# Used dump insert question - how do I make it go down???



## JFon101231 (Dec 5, 2008)

Quick run down - bought a used dump insert, unknown brand and came with a pump. It appears to be an ez-dumper based on pictures, and now on further inspection it looks like it was formerly an 8' unit they cut down (front angle iron cut and front of dump was rewelded). Got it mounted last night, filled the pump, and hooked up hydro line and used jumper cables to the positive stud on the motor and the body of the pump for the negative (had it sitting in the bed of the truck and it used that as ground!) Went up just fine...

And then I realized, i'm not sure how to make it go down. I was assuming it was a power up/float down like a plow system, but then I realized a plow has a valve/solenoid that opens to let the pressure/fluid flow back, and don't see any such thing on my pump, but again, can't confirm its correct for this dump.

Here is a pic of the pump. The paper towel is covering the breather hole since Tractor Supply didn't have any I'll get one tomorrow. The lever on the top pushed against a plunger that closed a switch/circuit that was wired to a Ford starter-type solenoid that was tied to the motor, but the switch was broke so that was why I just jumped the stud directly.

Only thing i could think of was trying to reverse polarity (make pump spin opposite direction and "suck out" fluid from piston?), but didn't want to blow the motor trying that...

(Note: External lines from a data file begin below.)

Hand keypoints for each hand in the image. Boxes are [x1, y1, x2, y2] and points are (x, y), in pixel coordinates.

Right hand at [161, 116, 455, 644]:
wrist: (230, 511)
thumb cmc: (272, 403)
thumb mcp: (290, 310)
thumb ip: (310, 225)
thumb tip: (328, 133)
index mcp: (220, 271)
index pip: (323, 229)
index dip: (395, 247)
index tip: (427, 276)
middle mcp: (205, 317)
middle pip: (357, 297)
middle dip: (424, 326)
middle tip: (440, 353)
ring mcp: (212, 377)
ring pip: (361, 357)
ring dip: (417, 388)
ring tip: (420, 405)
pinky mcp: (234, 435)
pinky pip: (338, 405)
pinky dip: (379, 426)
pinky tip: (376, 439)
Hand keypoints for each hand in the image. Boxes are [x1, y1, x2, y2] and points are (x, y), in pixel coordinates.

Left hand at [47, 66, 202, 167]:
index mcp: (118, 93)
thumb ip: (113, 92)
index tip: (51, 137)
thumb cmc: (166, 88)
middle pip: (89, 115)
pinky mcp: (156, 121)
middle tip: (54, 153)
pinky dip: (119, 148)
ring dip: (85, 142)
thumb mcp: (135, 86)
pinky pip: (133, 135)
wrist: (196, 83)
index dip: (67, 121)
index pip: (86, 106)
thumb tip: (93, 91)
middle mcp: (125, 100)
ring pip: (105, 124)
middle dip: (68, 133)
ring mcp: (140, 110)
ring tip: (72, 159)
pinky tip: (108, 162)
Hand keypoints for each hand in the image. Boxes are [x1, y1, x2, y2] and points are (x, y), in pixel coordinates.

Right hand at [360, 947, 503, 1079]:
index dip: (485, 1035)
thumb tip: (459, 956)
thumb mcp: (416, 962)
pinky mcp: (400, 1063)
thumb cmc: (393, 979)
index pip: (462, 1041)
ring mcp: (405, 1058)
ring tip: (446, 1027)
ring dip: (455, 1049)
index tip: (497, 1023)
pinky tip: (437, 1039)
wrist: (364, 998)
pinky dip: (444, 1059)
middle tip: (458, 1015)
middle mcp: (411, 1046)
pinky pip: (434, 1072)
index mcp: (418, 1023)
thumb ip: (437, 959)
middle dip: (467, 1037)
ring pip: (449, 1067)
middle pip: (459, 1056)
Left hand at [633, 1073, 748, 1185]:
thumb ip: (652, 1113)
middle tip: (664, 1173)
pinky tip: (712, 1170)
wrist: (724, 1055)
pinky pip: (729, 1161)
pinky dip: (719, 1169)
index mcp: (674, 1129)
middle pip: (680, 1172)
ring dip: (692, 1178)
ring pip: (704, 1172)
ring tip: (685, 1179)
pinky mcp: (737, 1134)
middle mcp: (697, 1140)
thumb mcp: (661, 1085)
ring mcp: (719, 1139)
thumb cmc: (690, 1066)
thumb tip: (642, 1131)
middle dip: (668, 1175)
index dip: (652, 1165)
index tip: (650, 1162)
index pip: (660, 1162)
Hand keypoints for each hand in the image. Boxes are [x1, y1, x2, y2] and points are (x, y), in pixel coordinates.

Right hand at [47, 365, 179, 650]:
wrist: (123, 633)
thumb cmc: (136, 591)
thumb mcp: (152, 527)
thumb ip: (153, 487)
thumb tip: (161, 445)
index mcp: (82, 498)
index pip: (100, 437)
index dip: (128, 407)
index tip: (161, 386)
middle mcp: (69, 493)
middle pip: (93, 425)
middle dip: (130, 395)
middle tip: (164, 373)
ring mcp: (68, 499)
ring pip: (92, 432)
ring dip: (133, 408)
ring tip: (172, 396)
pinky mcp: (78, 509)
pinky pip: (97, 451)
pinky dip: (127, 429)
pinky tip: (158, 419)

Sorry for the lame-o question, but otherwise it would seem I need to try and sell this pump and get a power up/power down pump.. Such a


----------



## kashman (Jan 13, 2004)

its a push pull old pump


----------



## JFon101231 (Dec 5, 2008)

Meaning that I should reverse the polarity like I thought to spin the pump in reverse to bring it back down? That's easy to do that now when using jumpers, but I'm not sure how to wire that up for a permanent install... Almost reminds me of a switch/harness I think I saw before for winch...


----------



## dieselss (Jan 3, 2008)

How many solenoids does it have, meaning valves?


----------



## JFon101231 (Dec 5, 2008)

There are no electrical solenoids (see pic above).


----------



## dieselss (Jan 3, 2008)

Kinda hard to see on my phone,,but what's that thing with the two thingies sticking out if it? I thought that was a solenoid?


----------



## kashman (Jan 13, 2004)

i will get a vid of how mine works for ya it not power down.


----------



## JFon101231 (Dec 5, 2008)

See below:



JFon101231;1464601 said:


> The lever on the top pushed against a plunger that closed a switch/circuit that was wired to a Ford starter-type solenoid that was tied to the motor, but the switch was broke so that was why I just jumped the stud directly.


----------



## JFon101231 (Dec 5, 2008)

Thank you all! Kashman helped me out, though I think dieselss might have been on the right track. I was looking for an electric solenoid, but its manual/internal...

If I swing that lever over (but not all the way), it opens the valve and the body comes down  

I had tried to move it all the way before assuming that you could have it locked in the position and come down while you walked away but either its b/c its old and worn or its a safety thing, but either way, now I can use my new toy !!! :bluebounc

Jeff


----------